- Directed by: Murali
- Written by: Ma. Chandru
- Produced by: Rs infotainment
- Starring: Komal Kumar Iswarya Menon Harish Raj Anaswara Kumar Gayathri Iyer
- Cinematography: Dasari Seenu
- Music by: Farhan Roshan S. N. Prasad
- Production company: R. S. Infotainment Private Ltd.
- Release date: 28 October 2014;
- Running time: 156 minutes
- Country: India
- Language: Kannada

= Namo Bhootatma =

Namo Bhootatma is a 2014 Indian Kannada horror comedy film directed by Murali in his debut. The film was a remake of the 2014 Tamil film Yaamirukka Bayamey, which itself was based on the Korean movie The Quiet Family. It stars Komal Kumar, Iswarya Menon, Anaswara Kumar, Gayathri Iyer, and Harish Raj in the lead roles. Telugu comedian Ali made his second Kannada movie with this film.
It's also dubbed in Hindi with the same name. A sequel Namo Bhoothathma 2 released in 2023.

==Soundtrack==
The music was composed by Farhaan Roshan and S. N. Prasad and released by Sony Music India.
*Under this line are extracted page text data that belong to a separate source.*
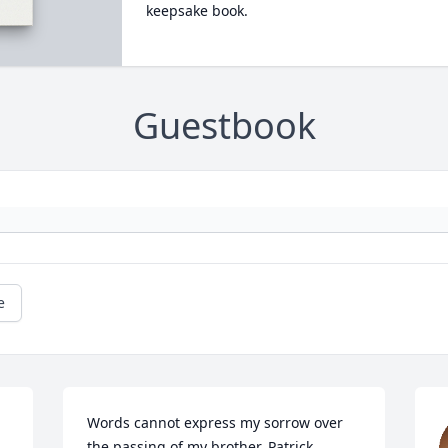
keepsake book.
Guestbook
e
Words cannot express my sorrow over 
the passing of my brother, Patrick…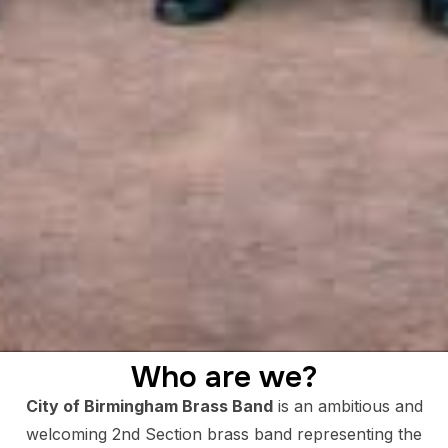
Who are we?
City of Birmingham Brass Band
is an ambitious and
welcoming 2nd Section brass band representing the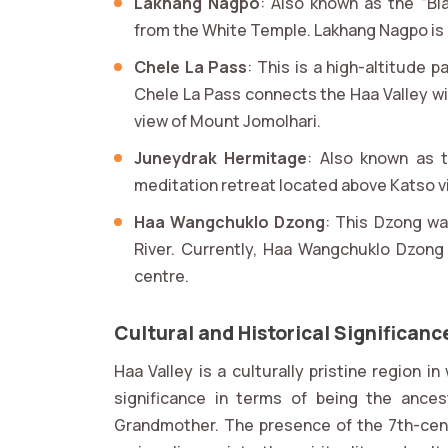
Lakhang Nagpo
: Also known as the “Bla
from the White Temple. Lakhang Nagpo is pa
Chele La Pass
: This is a high-altitude 
Chele La Pass connects the Haa Valley wit
view of Mount Jomolhari.
Juneydrak Hermitage
: Also known as t
meditation retreat located above Katso vi
Haa Wangchuklo Dzong
: This Dzong wa
River. Currently, Haa Wangchuklo Dzong 
centre.
Cultural and Historical Significanc
Haa Valley is a culturally pristine region 
significance in terms of being the ance
Grandmother. The presence of the 7th-cen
Prasad, who composed the original film, retained his tunes from it. "Nina Chanda", "Hennu Honnu Mannu" and "Paravasam Paravasam" were reused from "Vellai Pandhu", "Ennamo Edho" and "Adaikalam", respectively. Daler Mehndi sang a song in the film.

Track list
| No. | Title | Lyrics | Music | Singer(s) | Length |
|---|---|---|---|---|---|
| 1. | "Paisa Paisa" | Hrudaya Shiva | Farhaan Roshan | Daler Mehndi | 3:25 |
| 2. | "Ivalu Posu Koduthalla" | Hrudaya Shiva | Farhaan Roshan | Komal Kumar | 3:47 |
| 3. | "Nina Chanda" | S. Nagesh Prasanna | S. N. Prasad | Yazin Nizar | 3:00 |
| 4. | "Hennu Honnu Mannu" | Hrudaya Shiva | S. N. Prasad | Al Rufian, Farhaan Roshan | 3:47 |
| 5. | "Paravasam Paravasam" | Hrudaya Shiva | S. N. Prasad | Al Rufian, Anitha Karthikeyan | 3:05 |
| Total length: |  |  |  |  | 17:04 |

==Reception==
===Critical response===
Shyam Prasad S from Bangalore Mirror Wrote "Komal does his job well.There are no histrionics with everything cut to the point. But also being the producer seems to have burdened him a bit.Harish Raj never gets stranded in any character. He proves he can do any kind of role". A reviewer of The Hans India Wrote "A pacy movie with good sound effects. Telugu comedian Ali as ghostbuster is perhaps the highlight of the movie. He was last seen in Upendra's Super. Horror with comedy is more experimented in Telugu movies, this attempt in Kannada is commendable. A must watch for all Komal fans".